Duo isn’t as packed with new features as Allo, at least based on what was shown during the Google I/O demo, and a lot of its innovation occurs under the hood.
It relies on a newer multimedia technology called WebRTC, developed at Google, that is powering an increasing amount of video and audio on the Internet. Google said Duo is designed to operate reliably under a variety of conditions, and to degrade gracefully with slower connections and other adverse conditions.
In terms of what is visible to the user, Duo has introduced a feature called “Knock, Knock” that displays a video preview window of the caller. For the person on the receiving end, Knock, Knock can serve as a useful call-screening feature – a visual caller ID of a sort. It also allows the caller to engage in all manner of visual hijinks to entice the callee into picking up.
A Google engineer demoed this feature rather adorably with a live call to his two young daughters.
Like Allo, Duo is associated with a user’s phone number and does not require a Google account.
Android Wear 2.0 — Google’s smartwatch operating system became relevant to iPhone owners when Google released an iOS app to pair Apple phones with various Google-powered watches (see “Android Wear Watches Now Work with the iPhone,” 26 October 2015).
Google Wear is not likely to dethrone Apple’s watchOS anytime soon.

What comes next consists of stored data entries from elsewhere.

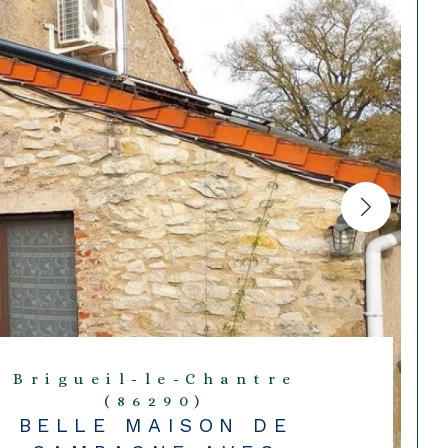
Brigueil-le-Chantre
(86290)
BELLE MAISON DE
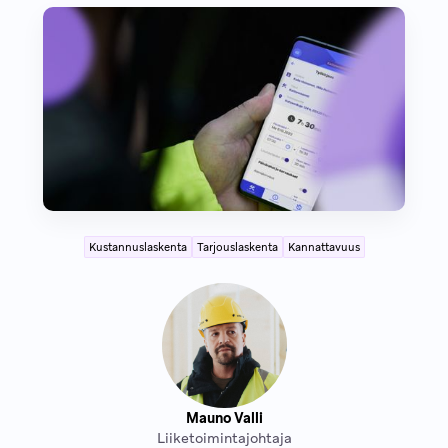
Kustannuslaskenta
Tarjouslaskenta
Kannattavuus
Mauno Valli
Liiketoimintajohtaja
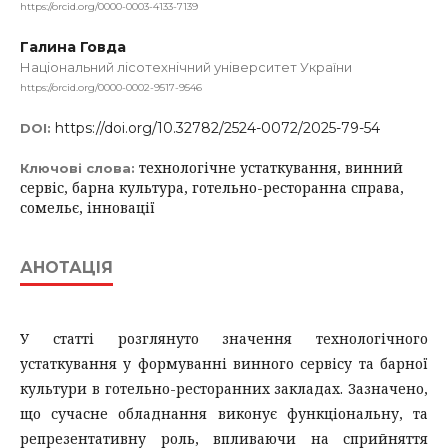
https://orcid.org/0000-0003-4133-7139
Галина Говда
Національний лісотехнічний університет України
https://orcid.org/0000-0002-9517-9546
https://doi.org/10.32782/2524-0072/2025-79-54
DOI:
технологічне устаткування, винний
Ключові слова:
сервіс, барна культура, готельно-ресторанна справа,
сомельє, інновації
АНОТАЦІЯ
У статті розглянуто значення технологічного
устаткування у формуванні винного сервісу та барної
культури в готельно-ресторанних закладах. Зазначено,
що сучасне обладнання виконує функціональну, та
репрезентативну роль, впливаючи на сприйняття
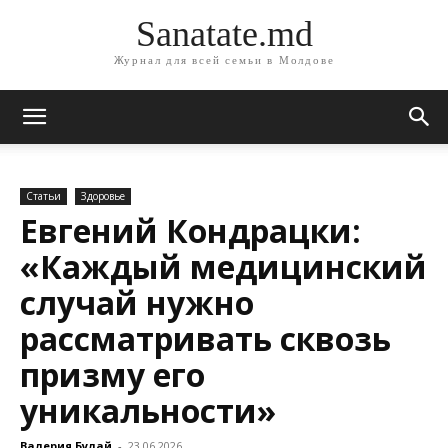
Sanatate.md
Журнал для всей семьи в Молдове
Статьи
Здоровье
Евгений Кондрацки:
«Каждый медицинский
случай нужно
рассматривать сквозь
призму его
уникальности»
Валерия Булай
-
23.06.2026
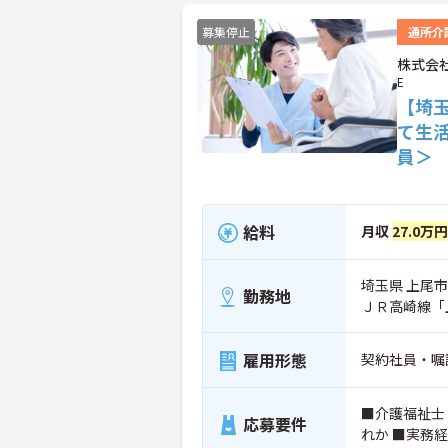
募集停止
通所介
株式会社
E
【埼
て生
員＞
給料
月収
27.0万円
埼玉県 上尾市 
勤務地
ＪＲ高崎線「
雇用形態
契約社員・嘱
■介護福祉士
応募要件
れか ■実務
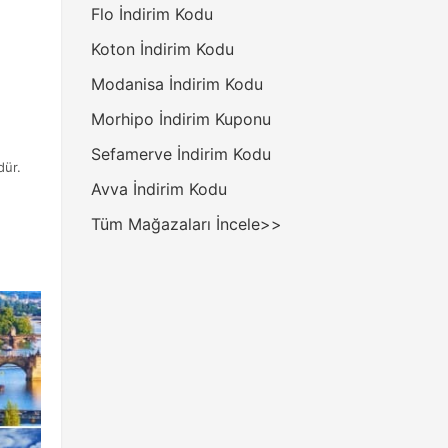
Flo İndirim Kodu
Koton İndirim Kodu
Modanisa İndirim Kodu
Morhipo İndirim Kuponu
Sefamerve İndirim Kodu
dür.
Avva İndirim Kodu
Tüm Mağazaları İncele>>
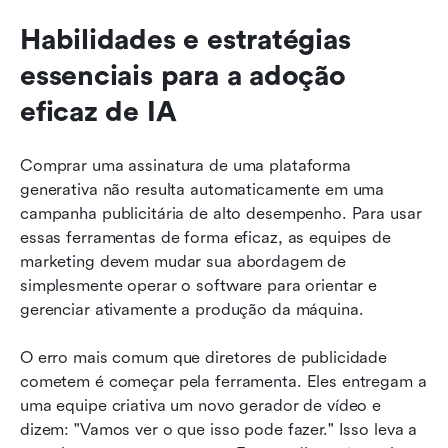
Habilidades e estratégias 
essenciais para a adoção 
eficaz de IA
Comprar uma assinatura de uma plataforma 
generativa não resulta automaticamente em uma 
campanha publicitária de alto desempenho. Para usar 
essas ferramentas de forma eficaz, as equipes de 
marketing devem mudar sua abordagem de 
simplesmente operar o software para orientar e 
gerenciar ativamente a produção da máquina.
O erro mais comum que diretores de publicidade 
cometem é começar pela ferramenta. Eles entregam a 
uma equipe criativa um novo gerador de vídeo e 
dizem: "Vamos ver o que isso pode fazer." Isso leva a 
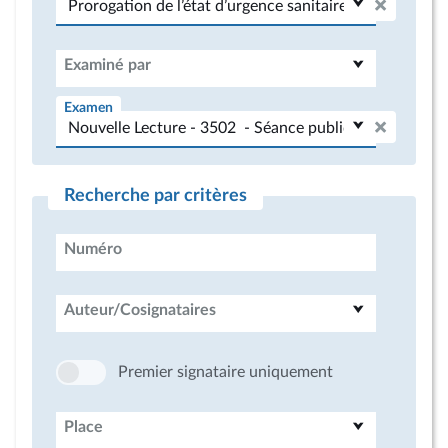
Examiné par
Examen
Recherche par critères
Numéro
Auteur/Cosignataires
Premier signataire uniquement
Place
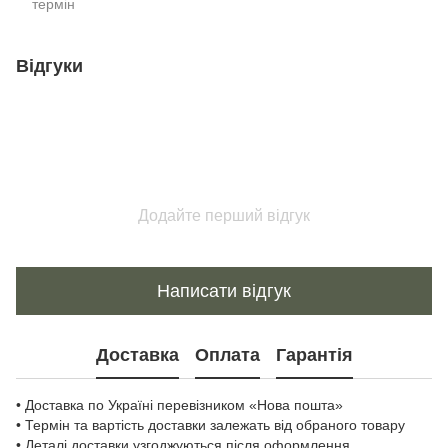
термін
Відгуки
Додайте перший відгук
Написати відгук
Доставка
Оплата
Гарантія
• Доставка по Україні перевізником «Нова пошта»
• Термін та вартість доставки залежать від обраного товару
• Деталі доставки узгоджуються після оформлення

But, as a Google staffer put it during a Google I/O demo, “No matter what phone you carry in your pocket, you should always be able to wear what you want on your wrist.” Android Wear has particular appeal to iPhone users who rely heavily on Google apps and services.
Version 2.0 of Android Wear, due this fall, will introduce a number of features. Any watch face will be able to display data from any app; though Apple’s watchOS supports third-party complications, they are not supported on every face.
Android Wear 2.0 will feature handwriting recognition, allowing users to scrawl out brief messages, if awkwardly. Automated replies, not unlike those available in Allo (or the Apple Watch), will be included. It will even have a keyboard with letter-to-letter swiping now common on phone keyboards, but that’s sure to be a challenge on a tiny watch screen.
In the fitness arena, Google is making it easier for various health apps to exchange information, and for watches to log fitness info more transparently. Android 2.0 watches will be less dependent on handsets, too, with standalone apps and direct online access – for listening to Spotify, say, via cellular, Wi-Fi or Bluetooth.
The Upshot of I/O — Google tends to be hit-and-miss where Apple users are concerned.
Often, splashy new apps and features appear first for Android and only later filter over to the iPhone and the iPad. The company’s Gboard iOS keyboard is a welcome exception to that trend (see “With Gboard, Google Unveils a Great iPhone Keyboard,” 13 May 2016).
At the same time, Google is sometimes criminally slow in updating its existing iOS apps. Why Google Docs for the iPad still doesn’t have split-screen support is a mystery for the ages.
But Google shows no sign of abandoning or ignoring iOS the way it neglected Microsoft’s Windows Phone OS, which was surely a factor in the downfall of that now-moribund platform.
If Google’s latest I/O announcements are any indication, the company still views iOS as a top priority. This stance is partly self-serving; Google wants massive adoption for Google Home and its messaging apps, for instance. Whether or not it will meet that goal, it still looks safe for Apple users who rely on numerous Google services to stick with iOS devices over Android variants.